MetaMask, a cryptocurrency exchange, recently announced that it will soon begin airdropping its own cryptocurrency, $MASK, into the wallets of its existing users. As a result of the news, a rumored fake MetaMask token appeared on the crypto market, and it was quickly available for trading on the Uniswap platform. This MetaMask token, which is based on the Ethereum blockchain, reportedly increased by 2,600% in a short period of time. The sale was locked as soon as the fake tokens worth $1 million were sold, raising suspicions of a rug-pull scam.
The scam, which preyed on traders’ eagerness for a MetaMask wallet token, took advantage of a flaw in the popular DEXTools trading app to persuade users of the token’s legitimacy. A scammer was able to inject code into the DEXTools app front end for the Uniswap WETH/MASK pair, causing a pop-up to appear telling users that the MASK token had been verified when they viewed it.
Unsuspecting users were unable to sell the fake MASK token after purchasing it. This type of scam is known as a “honeypot,” because it allows users to enter only to discover that the smart contract that governs the token’s interactions prevents them from selling.
The scammer appears to have programmed the smart contract for the fake MetaMask token to prevent holders from selling until it has received upwards of $1 million in liquidity. According to transaction data from Etherscan, the scammer took 475 ETH from the token’s Uniswap liquidity pool, worth $1.79 million at press time. The ill-gotten gains were sent to Tornado Cash, a popular coin mixing app, and then laundered to a separate wallet.
The MASK token was first reported as a scam on Twitter Monday evening, with several accounts warning that it was a scam despite a pop-up on DEXTools claiming it was legitimate. Since then, Twitter user @cobynft has detailed how the scam worked, claiming that it was the DEXTools app developers’ “serious fault” that allowed the scam to convince so many people to buy the tokens. DexTools has yet to respond to questions about its role in the platform’s inability to prevent cybercriminals from abusing it.
The current anticipation for a legitimate MetaMask token is another reason why the MetaMask token scam was so successful. The MetaMask team has hinted at issuing a token to decentralize the popular EVM wallet, with many speculating that it could be done via an airdrop.
The MetaMask token scam is the third major crypto-fraud to hit the market this holiday season.
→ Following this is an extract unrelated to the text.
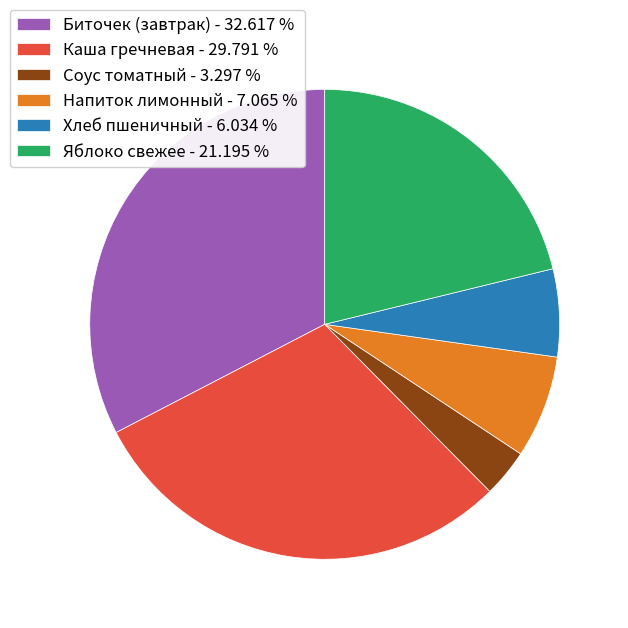

True or false: Яблоко свежее accounts for 21% of the total.

True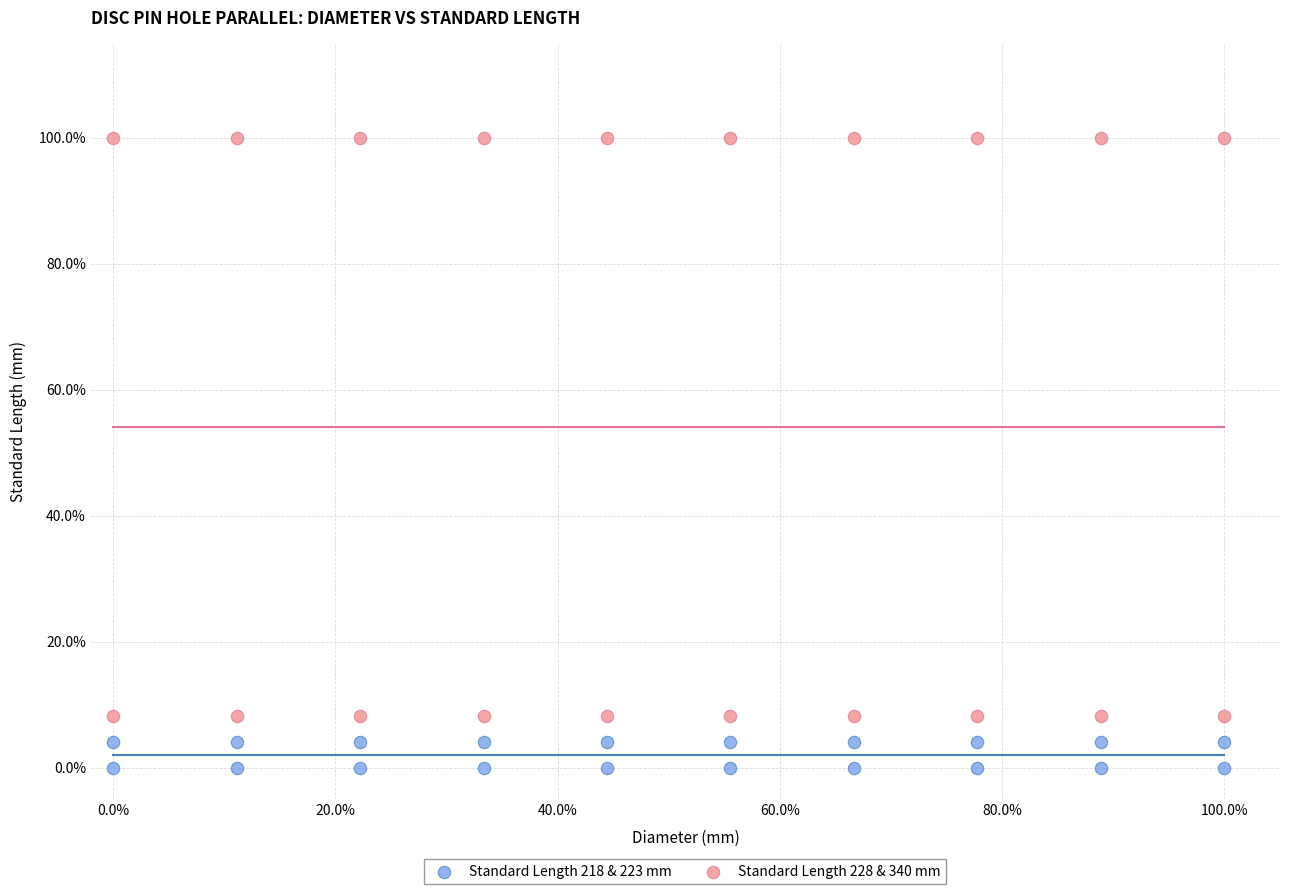

Which series reaches the maximum Y coordinate?

Standard Length 228 & 340 mm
MetaSwapMGAS, a Binance Smart Chain project, allegedly stole 1,100 BNB from users on Sunday. Another Ethereum project, MetaDAO, appears to have pulled a rug over its investors yesterday, stealing 800 ETH worth over $3.2 million. According to a recent report by research firm Chainalysis, scammers cheated crypto investors out of $7.7 billion this year. According to the report, the classic rug pull was the most common type of scam. Rug pulls are common in DeFi because it’s cheap and easy to create new tokens on the blockchain and get them listed on decentralized exchanges (DEXes) without a code audit if you have the right technical knowledge.
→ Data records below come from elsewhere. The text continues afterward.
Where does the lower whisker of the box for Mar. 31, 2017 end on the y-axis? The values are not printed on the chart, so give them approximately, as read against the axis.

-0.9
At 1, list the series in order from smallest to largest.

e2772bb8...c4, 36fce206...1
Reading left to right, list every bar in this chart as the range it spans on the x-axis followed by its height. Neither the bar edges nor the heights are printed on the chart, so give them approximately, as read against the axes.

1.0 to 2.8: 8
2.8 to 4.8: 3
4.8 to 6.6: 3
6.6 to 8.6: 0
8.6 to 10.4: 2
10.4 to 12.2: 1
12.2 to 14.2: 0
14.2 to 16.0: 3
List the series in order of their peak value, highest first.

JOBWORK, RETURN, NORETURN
In November, investors in a new cryptocurrency called “Squidgame Cash” or “SQUID,” which was inspired by the Netflix series Squid Games, were reported to have had their “rug pulled” after the token crashed 99.99 percent overnight. This project is thought to have netted the scammers around $3.3 million. The case’s investigation is still ongoing.
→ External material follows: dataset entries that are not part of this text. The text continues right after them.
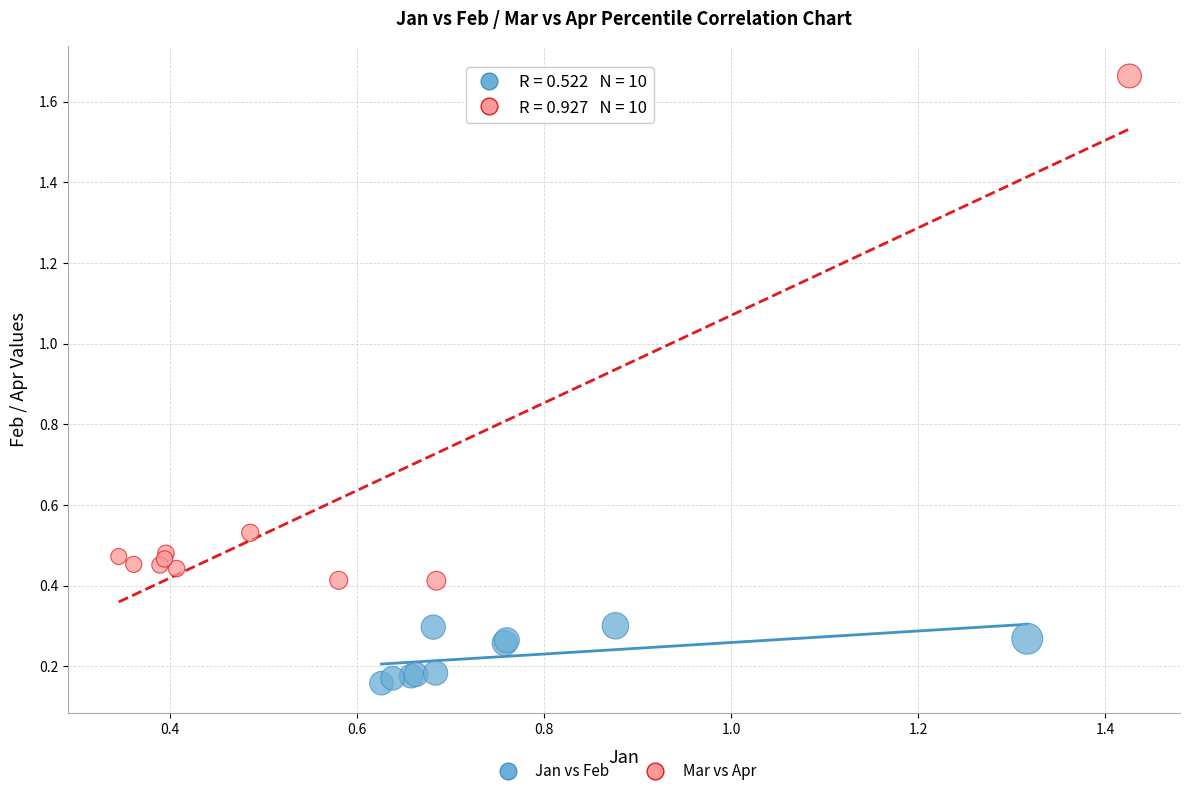

Which series has the widest spread of Y values?

Mar vs Apr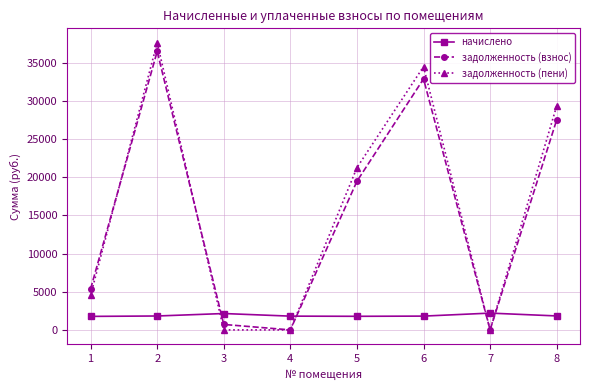

After their last crossing, which series has the higher values: задолженность (пени) or начислено?

задолженность (пени)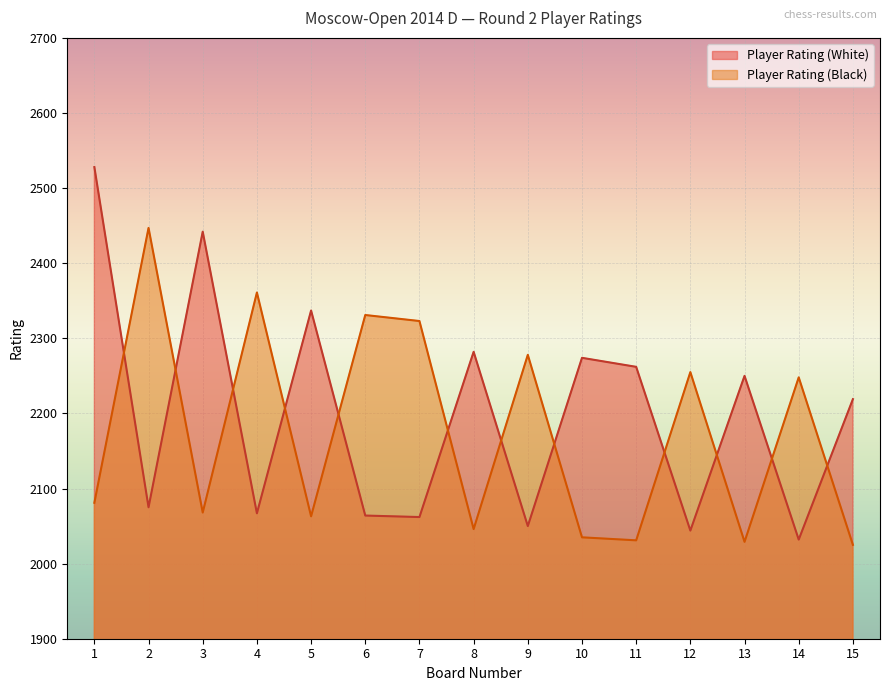

What is the spread (max minus min) of values at 2?

372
Cases of crypto-focused cybercrime are on the rise in tandem with the global crypto expansion. The Federal Bureau of Investigation (FBI) in the United States said earlier this month that cyber scammers are duping people out of their assets by making them use physical cryptocurrency ATMs and digital QR codes to complete malicious transactions. To avoid being scammed, Hyderabad Police recently issued a warning to investors about transferring assets into unknown, unauthorized wallets.